The last two years have been significantly impactful to adolescents’ mental health. From having to adjust to online learning and readjust to in-person instruction to spending months isolated from their peers to relearning socialization during a pandemic, teens have struggled mentally and emotionally at some level. Research has demonstrated that the pandemic not only added challenges but exasperated pre-existing issues for youth.
They have had to deal with much uncertainty and global upheaval during a developmental stage that is challenging and often confusing to navigate. Adolescence marks a critical time for identity and autonomy development. Having a safe space to explore identity, difficult emotions, and make sense of complex thoughts can address many issues and benefit a teen’s overall sense of well-being.
There are several different approaches for teens in therapy that have demonstrated effectiveness, such as Cognitive Behavioral Therapy (CBT), Dialectical Behavioral Therapy (DBT), and Psychodynamic therapy. Cognitive Behavioral Therapy for teens has shown great improvements in treating symptoms of anxiety and depression while Psychodynamic therapy helps bring to light the underlying motivations behind thoughts, feelings, and actions to generate greater insight. An integrative approach is more often indicated to address different aspects.
Therapy should not be the last resort when issues have reached their peak, which is, unfortunately, when most seek professional help. Whether a teen qualifies for a diagnosis or not isn’t the only factor worth considering. There are many benefits for teens in therapy, even in the absence of a disorder.
4 Benefits of Therapy for Teens
1. Stress Management & Emotional Regulation Tools
Therapy provides teens a place to process challenges and learn how to better understand, identify, and regulate complex emotions. Teens face a variety of stressors ranging from academic performance, college applications, social inclusion needs, and more. When speaking to unbiased mental health professionals, teens get to talk about such stressors more openly and authentically. Through unpacking the pressure, teens learn more helpful ways to approach stressors and self-regulate during difficult periods.
2. Identity & Autonomy Development
Engaging in therapy can help teens foster a sense of identity through self-exploration and values clarification. It provides the chance to find their voice and reflect on what they want to build for themselves. Through this process, teens can learn about self-accountability, motivation, and self-care. The therapist inquires about the framework in which the teen sees themselves, others, and the world to foster a deeper self-awareness while addressing cognitive distortions and blocks to embracing individuality.
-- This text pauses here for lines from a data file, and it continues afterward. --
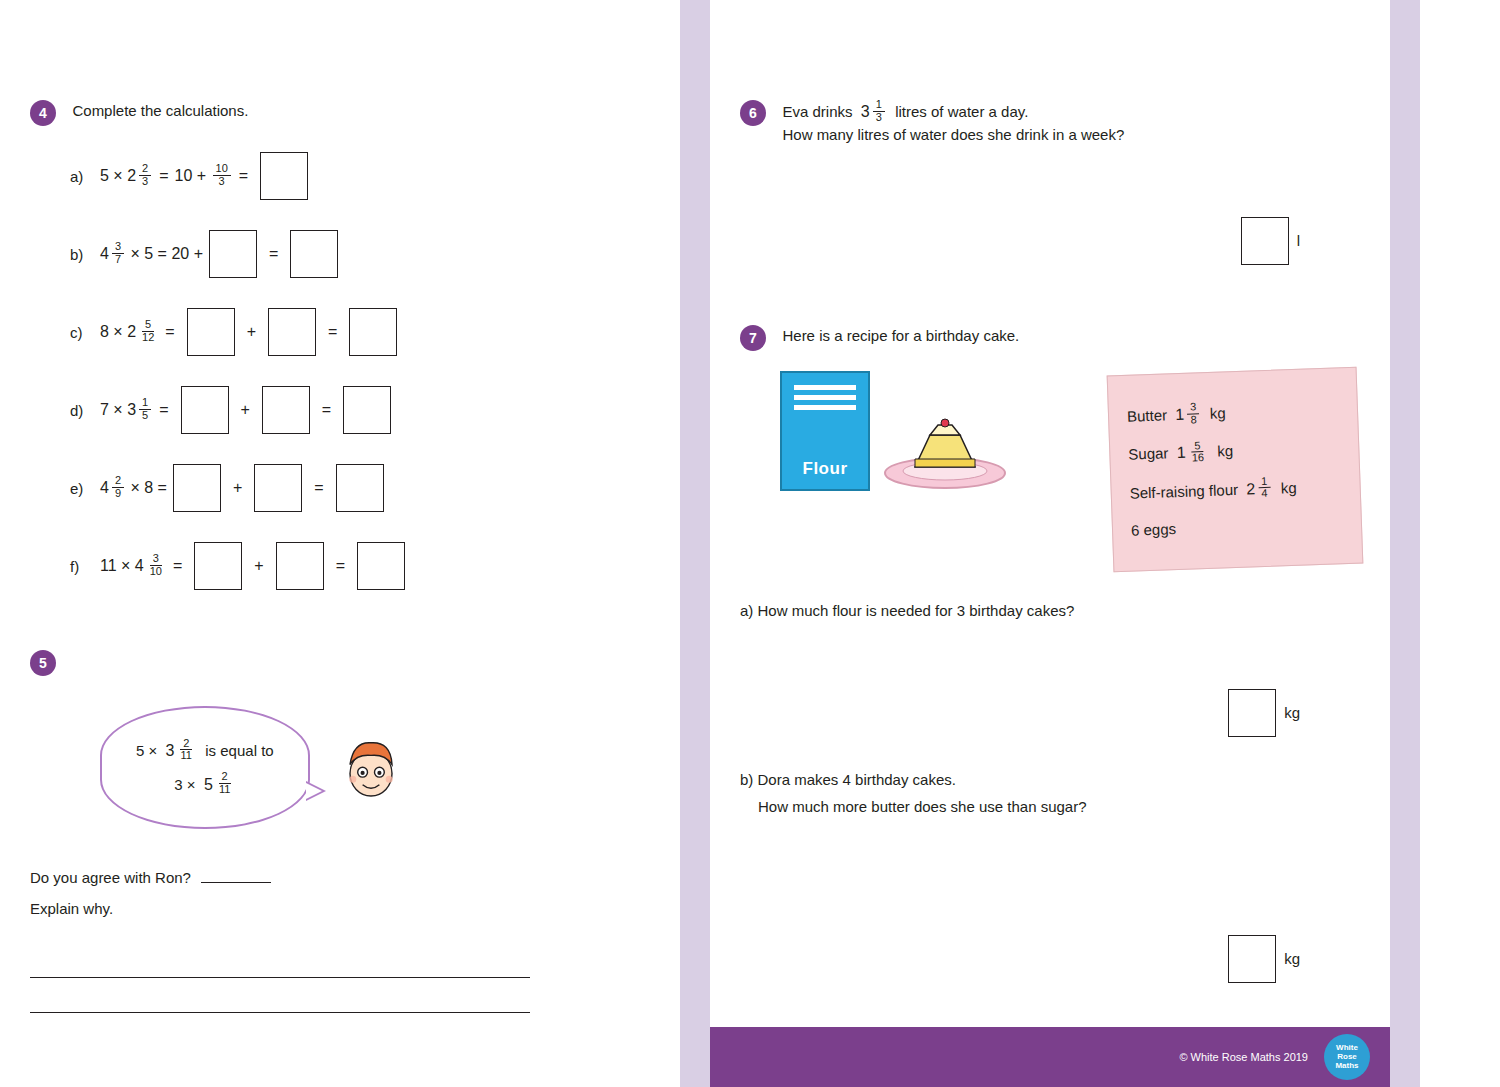4 Complete the calculations.
a) 5 × 223 = 10 + 103 =
b) 437 × 5 = 20 + =
c) 8 × 2512 = + =
d) 7 × 315 = + =
e) 429 × 8 = + =
f) 11 × 4310 = + =
5
5 × 3211 is equal to
3 × 5211
Do you agree with Ron?
Explain why.
6 Eva drinks 313 litres of water a day.
How many litres of water does she drink in a week?
l
7 Here is a recipe for a birthday cake.
Flour
Butter 138 kg
Sugar 1516 kg
Self-raising flour 214 kg
6 eggs
a) How much flour is needed for 3 birthday cakes?
kg
b) Dora makes 4 birthday cakes.
How much more butter does she use than sugar?
kg
© White Rose Maths 2019
White
Rose
Maths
3. Interpersonal Effectiveness Skills
By observing and identifying patterns, teens can better understand their relational style and needs in relationships. Therapy can help build perspective, establish healthy boundaries, and cultivate meaningful connections with others. In addition, it provides teens with an opportunity to process emotions regarding relationship challenges and learn conflict resolution tools.
4. Building Self-esteem & Self-efficacy
Therapy is not just a place to discuss problems; it’s also a place to explore strengths and positive attributes. Through this process, teens can build confidence and trust in themselves to set and achieve goals. The therapist will not solve a teen’s problems for them but instead, walk them through the process of finding resolution themselves. In this way, teens feel empowered in their ability to problem-solve and work through issues while feeling supported.
Overall, therapy serves as a great avenue for teens to engage in self-expression and learn the proper tools to cultivate a sense of balance, paving the road toward becoming well-adjusted young adults.
Finding a therapist who is the right fit is essential for successful outcomes. It’s crucial that teens feel comfortable being open with their therapist without feeling judged. Choosing a therapist is a deeply personal decision; it’s helpful to have teens involved in the consultation process when considering which therapist to choose.